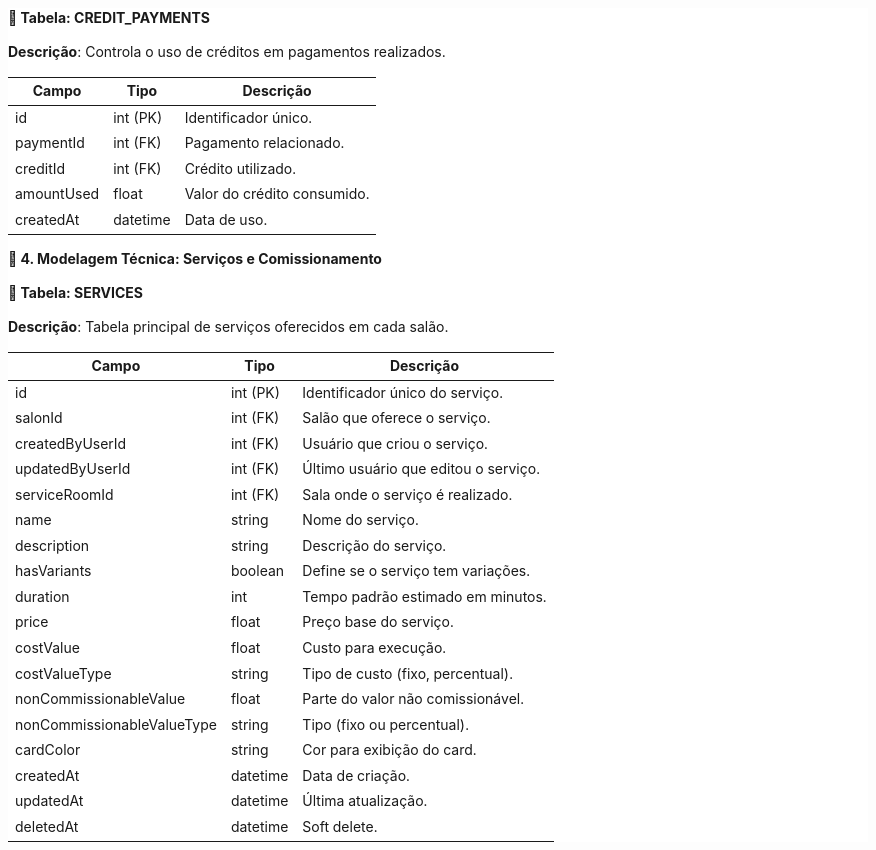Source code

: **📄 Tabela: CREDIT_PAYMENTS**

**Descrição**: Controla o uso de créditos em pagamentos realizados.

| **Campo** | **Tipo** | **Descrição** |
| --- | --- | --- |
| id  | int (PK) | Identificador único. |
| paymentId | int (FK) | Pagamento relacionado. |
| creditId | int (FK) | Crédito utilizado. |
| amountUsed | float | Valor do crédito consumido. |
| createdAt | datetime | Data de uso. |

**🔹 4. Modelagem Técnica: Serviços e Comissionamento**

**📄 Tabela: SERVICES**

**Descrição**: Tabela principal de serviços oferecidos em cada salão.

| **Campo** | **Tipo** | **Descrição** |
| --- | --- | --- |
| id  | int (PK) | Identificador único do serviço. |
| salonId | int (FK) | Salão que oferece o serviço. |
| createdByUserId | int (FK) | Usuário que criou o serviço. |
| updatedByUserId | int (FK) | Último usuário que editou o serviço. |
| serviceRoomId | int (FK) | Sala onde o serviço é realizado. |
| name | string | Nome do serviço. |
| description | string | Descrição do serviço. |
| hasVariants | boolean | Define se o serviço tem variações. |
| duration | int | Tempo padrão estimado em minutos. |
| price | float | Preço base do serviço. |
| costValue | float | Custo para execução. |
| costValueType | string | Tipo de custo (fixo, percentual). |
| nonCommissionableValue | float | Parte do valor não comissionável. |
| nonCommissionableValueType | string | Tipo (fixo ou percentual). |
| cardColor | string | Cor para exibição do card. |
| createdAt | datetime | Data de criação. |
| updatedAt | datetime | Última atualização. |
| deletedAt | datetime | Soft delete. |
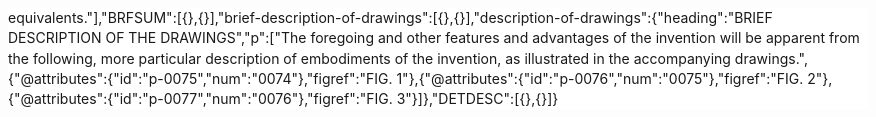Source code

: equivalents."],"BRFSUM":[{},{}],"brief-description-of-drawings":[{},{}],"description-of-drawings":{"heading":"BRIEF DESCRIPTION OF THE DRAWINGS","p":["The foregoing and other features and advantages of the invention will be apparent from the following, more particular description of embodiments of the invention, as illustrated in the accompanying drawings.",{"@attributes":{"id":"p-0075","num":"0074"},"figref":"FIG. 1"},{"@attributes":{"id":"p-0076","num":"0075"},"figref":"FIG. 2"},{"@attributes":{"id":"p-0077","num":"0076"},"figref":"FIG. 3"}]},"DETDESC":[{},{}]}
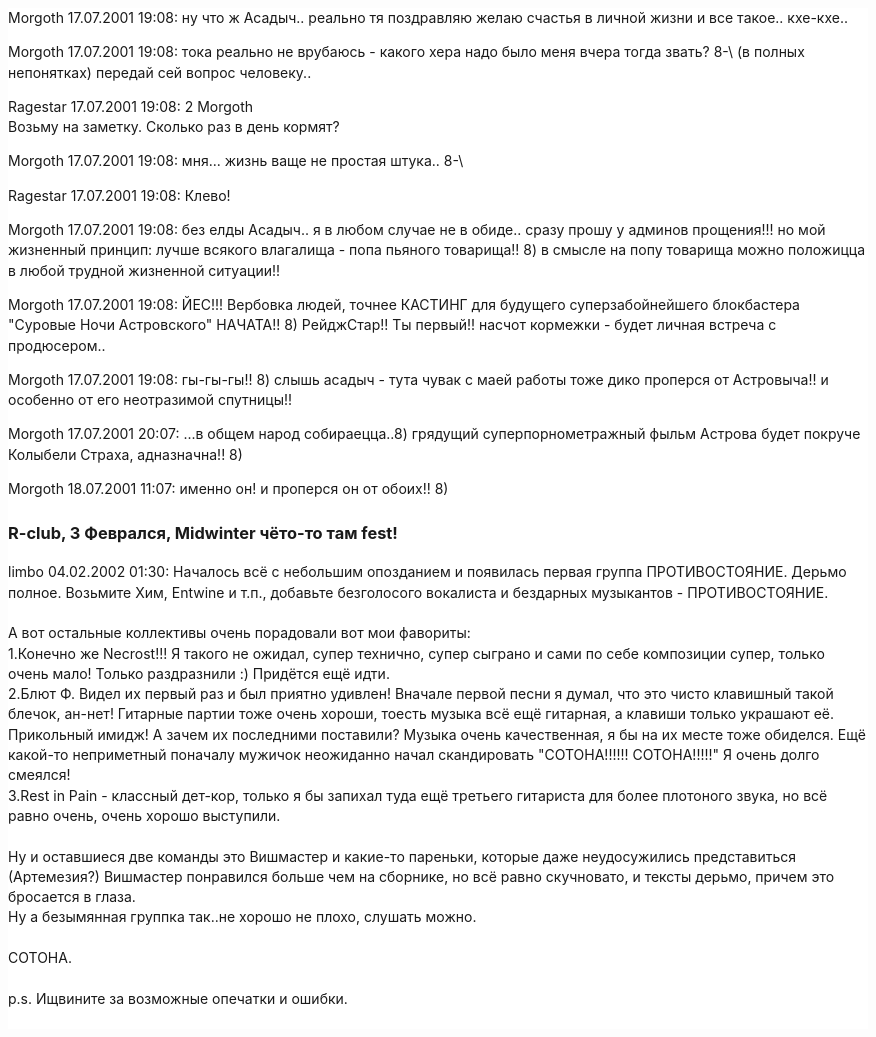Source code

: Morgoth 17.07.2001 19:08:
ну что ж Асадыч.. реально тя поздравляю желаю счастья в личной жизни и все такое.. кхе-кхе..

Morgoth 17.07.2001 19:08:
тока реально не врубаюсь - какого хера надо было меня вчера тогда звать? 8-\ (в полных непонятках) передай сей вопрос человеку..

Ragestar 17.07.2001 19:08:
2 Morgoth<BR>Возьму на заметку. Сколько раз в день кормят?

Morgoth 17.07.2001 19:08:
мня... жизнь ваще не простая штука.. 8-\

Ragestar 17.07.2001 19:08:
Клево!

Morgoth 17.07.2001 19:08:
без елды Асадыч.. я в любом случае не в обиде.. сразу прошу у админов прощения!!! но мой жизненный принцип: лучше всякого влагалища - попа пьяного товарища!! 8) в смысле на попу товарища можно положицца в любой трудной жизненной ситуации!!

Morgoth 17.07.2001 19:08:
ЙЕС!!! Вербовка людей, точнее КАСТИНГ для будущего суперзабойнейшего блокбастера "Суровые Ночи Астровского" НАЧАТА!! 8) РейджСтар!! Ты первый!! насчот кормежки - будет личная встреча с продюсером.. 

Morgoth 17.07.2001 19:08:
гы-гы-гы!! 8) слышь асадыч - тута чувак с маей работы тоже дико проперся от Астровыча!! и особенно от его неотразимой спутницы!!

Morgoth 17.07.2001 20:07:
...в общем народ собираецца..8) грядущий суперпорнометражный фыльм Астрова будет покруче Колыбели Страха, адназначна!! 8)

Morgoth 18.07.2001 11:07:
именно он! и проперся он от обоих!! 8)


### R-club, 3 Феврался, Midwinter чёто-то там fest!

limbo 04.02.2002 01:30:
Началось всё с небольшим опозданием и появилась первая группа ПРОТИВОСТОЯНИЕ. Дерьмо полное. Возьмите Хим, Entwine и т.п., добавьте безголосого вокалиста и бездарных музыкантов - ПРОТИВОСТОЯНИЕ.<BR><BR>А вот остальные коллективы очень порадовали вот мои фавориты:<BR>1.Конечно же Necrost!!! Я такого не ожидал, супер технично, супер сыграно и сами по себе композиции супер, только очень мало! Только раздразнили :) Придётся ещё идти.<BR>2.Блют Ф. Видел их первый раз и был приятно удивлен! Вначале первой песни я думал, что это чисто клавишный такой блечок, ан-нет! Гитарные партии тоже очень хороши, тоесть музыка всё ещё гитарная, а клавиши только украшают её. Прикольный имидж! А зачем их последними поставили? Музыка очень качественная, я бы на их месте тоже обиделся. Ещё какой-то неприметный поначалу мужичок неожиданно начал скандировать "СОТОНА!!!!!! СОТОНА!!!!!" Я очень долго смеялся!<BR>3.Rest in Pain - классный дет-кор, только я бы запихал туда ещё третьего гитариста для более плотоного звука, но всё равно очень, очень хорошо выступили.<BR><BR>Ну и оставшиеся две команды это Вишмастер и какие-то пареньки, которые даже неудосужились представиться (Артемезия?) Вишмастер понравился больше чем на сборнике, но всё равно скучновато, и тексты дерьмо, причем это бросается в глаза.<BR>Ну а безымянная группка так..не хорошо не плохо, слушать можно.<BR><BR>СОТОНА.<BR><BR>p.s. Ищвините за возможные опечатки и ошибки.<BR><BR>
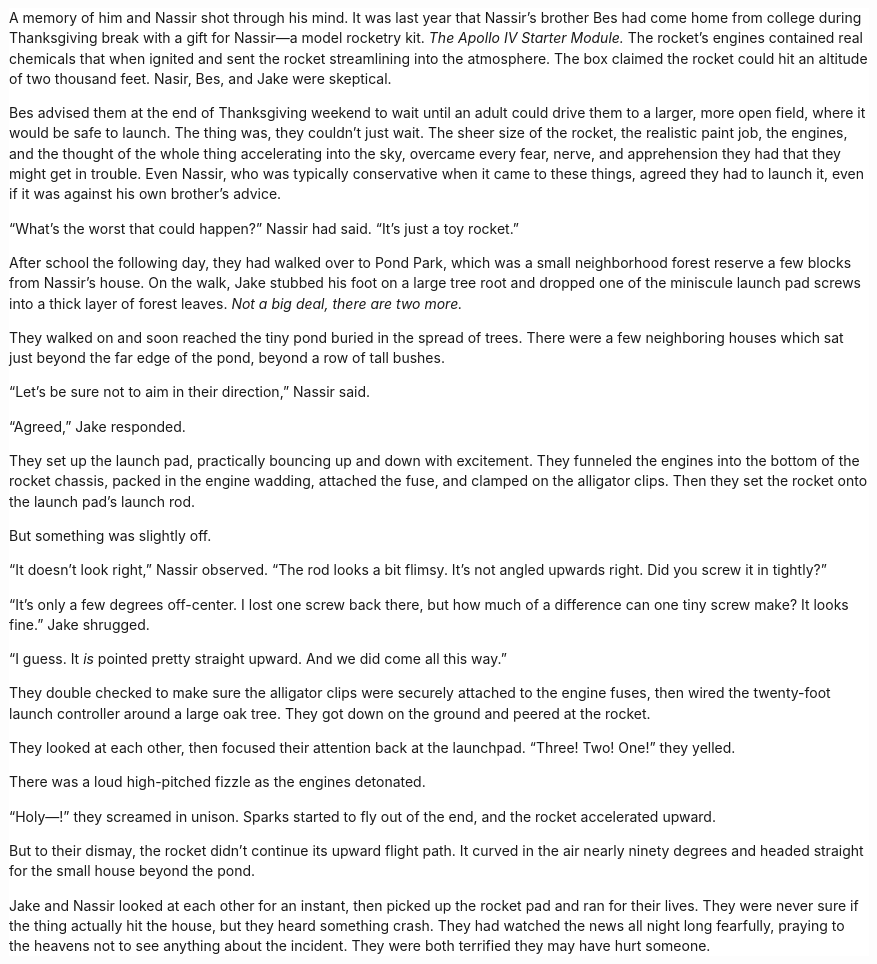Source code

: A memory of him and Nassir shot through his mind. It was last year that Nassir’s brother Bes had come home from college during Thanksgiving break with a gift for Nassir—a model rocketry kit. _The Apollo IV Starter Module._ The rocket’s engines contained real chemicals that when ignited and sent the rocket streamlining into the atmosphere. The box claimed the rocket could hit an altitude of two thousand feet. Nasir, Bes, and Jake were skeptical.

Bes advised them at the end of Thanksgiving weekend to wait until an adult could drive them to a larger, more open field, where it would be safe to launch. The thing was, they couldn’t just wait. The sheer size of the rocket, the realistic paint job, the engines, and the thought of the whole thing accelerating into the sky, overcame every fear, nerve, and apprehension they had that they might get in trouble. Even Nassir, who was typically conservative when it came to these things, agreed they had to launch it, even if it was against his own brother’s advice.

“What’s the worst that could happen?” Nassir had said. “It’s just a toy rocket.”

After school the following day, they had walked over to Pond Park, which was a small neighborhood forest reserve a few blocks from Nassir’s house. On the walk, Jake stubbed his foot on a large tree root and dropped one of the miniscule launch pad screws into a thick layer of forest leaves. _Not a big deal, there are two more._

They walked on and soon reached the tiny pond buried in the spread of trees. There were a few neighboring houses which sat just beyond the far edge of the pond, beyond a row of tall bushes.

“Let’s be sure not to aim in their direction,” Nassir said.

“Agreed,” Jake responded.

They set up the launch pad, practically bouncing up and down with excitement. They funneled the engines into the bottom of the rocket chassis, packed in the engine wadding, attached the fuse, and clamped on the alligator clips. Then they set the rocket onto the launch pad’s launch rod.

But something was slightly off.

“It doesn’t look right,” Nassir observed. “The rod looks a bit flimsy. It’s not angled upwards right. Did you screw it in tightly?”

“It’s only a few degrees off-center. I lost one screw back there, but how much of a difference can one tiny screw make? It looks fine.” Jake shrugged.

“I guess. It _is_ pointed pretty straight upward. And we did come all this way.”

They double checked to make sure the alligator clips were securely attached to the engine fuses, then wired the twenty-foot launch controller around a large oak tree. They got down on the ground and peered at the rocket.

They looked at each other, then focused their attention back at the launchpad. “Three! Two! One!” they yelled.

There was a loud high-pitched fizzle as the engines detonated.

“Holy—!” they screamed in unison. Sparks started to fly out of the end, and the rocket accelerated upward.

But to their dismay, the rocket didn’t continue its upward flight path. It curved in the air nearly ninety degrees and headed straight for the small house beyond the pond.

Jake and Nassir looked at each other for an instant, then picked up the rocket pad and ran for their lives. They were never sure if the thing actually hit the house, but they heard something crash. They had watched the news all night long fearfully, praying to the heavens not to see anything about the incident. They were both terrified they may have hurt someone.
_ _ _ _
- _Requirement_: Please reproduce everything from the line containing "They looked at" down to the last line, keeping every word and mark unchanged.

- _Solution to the problem_:
They looked at each other, then focused their attention back at the launchpad. “Three! Two! One!” they yelled.

There was a loud high-pitched fizzle as the engines detonated.

“Holy—!” they screamed in unison. Sparks started to fly out of the end, and the rocket accelerated upward.

But to their dismay, the rocket didn’t continue its upward flight path. It curved in the air nearly ninety degrees and headed straight for the small house beyond the pond.

Jake and Nassir looked at each other for an instant, then picked up the rocket pad and ran for their lives. They were never sure if the thing actually hit the house, but they heard something crash. They had watched the news all night long fearfully, praying to the heavens not to see anything about the incident. They were both terrified they may have hurt someone.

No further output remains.